Перед ужином я подошёл к Диме и твердо заявил, что распределение куриного мяса пусть по-прежнему осуществляется им, но делит пусть между тремя: с дедом – хер с ним. Он понимающе кивнул.
За ужином Олег проглотил костлявый кусочек курочки, и по лицу его разлилась благодать, а я долго ещё не мог смириться с положением вещей: «Что это за люди?! Да на хрена они ходят тут вообще?! Скелеты, голодранцы! Дайте мне пулемёт, дайте, граждане, я покошу эту сволочь! Проклятая курица, я утопил бы тебя лучше в сортире! Подавиться мне, чтоб ещё раз взял у матери… Сраные ублюдки! Твари!.. Убивать, убивать, убивать!!!»
***
Когда я был маленьким, у нас дома ещё бывали семейные обеды. Такие – когда вся семья в сборе. Папа приходил пьяненький вечерами, но с утра трезв был – до поры… и строг, потому что не повинен предо мною был – до поры тоже. Я хлебал ложкой суп и вдруг подумал, что давненько папаня меня не бил за столом. И тут я узрел простую математику, но тогда я ещё не знал, что это математика… или логика? В общем, что-то такое. А именно вот что понял я: если папа давно не бьёт меня по лбу, значит – я давно не совершаю того, за что должен получать удар в мою неугомонную башку. Все просто. Я решил проверить себя и заодно испытать это сладостное, как мне казалось тогда, чувство от получения удара – удара за дело, когда нельзя дать сдачи, но надо терпеть и получать удовлетворение.

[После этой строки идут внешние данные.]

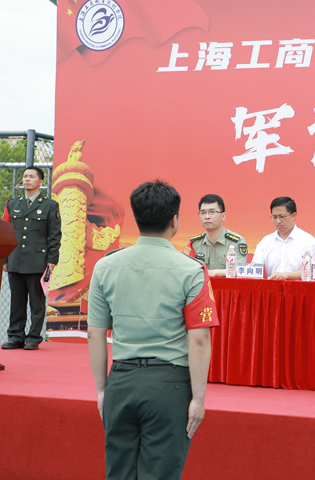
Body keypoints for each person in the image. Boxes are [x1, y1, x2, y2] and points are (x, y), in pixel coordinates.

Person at [87, 180, 220, 479]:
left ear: (137, 218)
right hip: (169, 387)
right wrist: (198, 399)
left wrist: (102, 390)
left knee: (119, 473)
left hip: (120, 382)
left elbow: (95, 333)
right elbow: (199, 341)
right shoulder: (191, 270)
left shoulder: (105, 266)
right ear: (174, 220)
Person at [1, 166, 62, 350]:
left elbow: (54, 235)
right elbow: (5, 232)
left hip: (37, 261)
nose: (27, 179)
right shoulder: (12, 204)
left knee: (37, 303)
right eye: (25, 176)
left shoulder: (50, 205)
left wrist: (52, 260)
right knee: (16, 302)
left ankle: (34, 337)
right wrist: (4, 258)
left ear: (41, 181)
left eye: (31, 176)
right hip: (15, 259)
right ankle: (15, 336)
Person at [251, 196, 315, 280]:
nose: (278, 221)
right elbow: (254, 268)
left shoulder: (307, 240)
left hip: (297, 287)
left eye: (282, 217)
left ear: (293, 215)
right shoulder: (265, 241)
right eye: (275, 217)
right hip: (272, 286)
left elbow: (307, 272)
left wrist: (285, 276)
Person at [183, 194, 247, 277]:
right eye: (203, 213)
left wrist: (214, 273)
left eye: (212, 212)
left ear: (223, 216)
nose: (207, 217)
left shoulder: (236, 242)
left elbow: (240, 269)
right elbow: (186, 269)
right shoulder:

Я сделал замечание сестре о том, что у неё, оказывается, кусок в супе куда крупнее моего, а это уже несправедливость получается сплошная в нашем доме. Понудив с этой идеей немного, я очень быстро получил заветный, сухой… нет, вру мокрый от супа, – и немой удар в мою бедовую головушку. Удовлетворение!

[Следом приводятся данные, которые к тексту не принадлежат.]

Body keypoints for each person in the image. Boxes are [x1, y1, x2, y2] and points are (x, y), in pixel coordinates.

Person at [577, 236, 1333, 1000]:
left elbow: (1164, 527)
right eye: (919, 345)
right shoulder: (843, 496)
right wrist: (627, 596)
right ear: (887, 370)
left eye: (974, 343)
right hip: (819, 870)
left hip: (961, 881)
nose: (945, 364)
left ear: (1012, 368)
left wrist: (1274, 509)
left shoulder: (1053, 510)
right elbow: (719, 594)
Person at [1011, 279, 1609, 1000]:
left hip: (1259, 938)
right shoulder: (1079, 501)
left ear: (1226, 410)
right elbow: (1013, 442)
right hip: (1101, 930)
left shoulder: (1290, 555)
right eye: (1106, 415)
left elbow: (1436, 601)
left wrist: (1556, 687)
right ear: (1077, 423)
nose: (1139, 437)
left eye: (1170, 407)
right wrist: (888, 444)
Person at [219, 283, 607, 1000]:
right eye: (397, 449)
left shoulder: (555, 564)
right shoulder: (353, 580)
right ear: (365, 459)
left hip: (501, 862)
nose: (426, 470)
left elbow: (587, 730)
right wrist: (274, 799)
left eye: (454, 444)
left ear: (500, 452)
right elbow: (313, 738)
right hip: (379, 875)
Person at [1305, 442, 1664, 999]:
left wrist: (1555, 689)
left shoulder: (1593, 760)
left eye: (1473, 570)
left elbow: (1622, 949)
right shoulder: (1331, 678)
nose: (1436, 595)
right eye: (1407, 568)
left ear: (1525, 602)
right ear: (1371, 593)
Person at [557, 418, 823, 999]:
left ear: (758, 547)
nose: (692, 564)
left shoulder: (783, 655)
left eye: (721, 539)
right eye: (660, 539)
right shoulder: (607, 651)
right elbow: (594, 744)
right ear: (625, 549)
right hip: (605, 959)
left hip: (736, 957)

Через неделю я выпил, закрывшись в ванной, банку канцелярского клея, а через две пытался порезать себе грудь кухонным ножиком, но побоялся, что это будет перегиб и не смешно. Зато чуть позже пропорол случайно, ползая по креслу с карандашом в зубах, горло и залил кровью палас наш. Оказывается, было много ещё средств искать удовлетворения, и я его всё ещё ищу иногда. И голод этот неутолим.
***
Лёша Кочетков был дурачок. Не следовало смеяться над ним, когда он вытащил из помойки чебурек и стал жевать его, приговаривая: «Тёпленькый ышо». Я и сам делал так, будучи панком, но мне было смешно, что он это делал вполне естественно, а не придуриваясь. Сашка Душенин – безотцовщина, понимал его куда лучше меня. Он очень рассердился, когда я из озорства рассказал Лёшиной бабушке о поступках внука. Тогда я не знал цену этому озорству. Но очень скоро узнал. И, надо сказать, цена была достойная, она долго ещё меня понуждала, толкала на преступления против ближних своих: хотелось пошалить по-крупному, рискуя поскользнуться и упасть лицом в грязь – сделаться козлом отпущения. Но, как сказал мой кореш Витенька, главное не кто настучал, а за кем сила. А сила, как и совесть, – штука покупная. В общем, Витя прав был.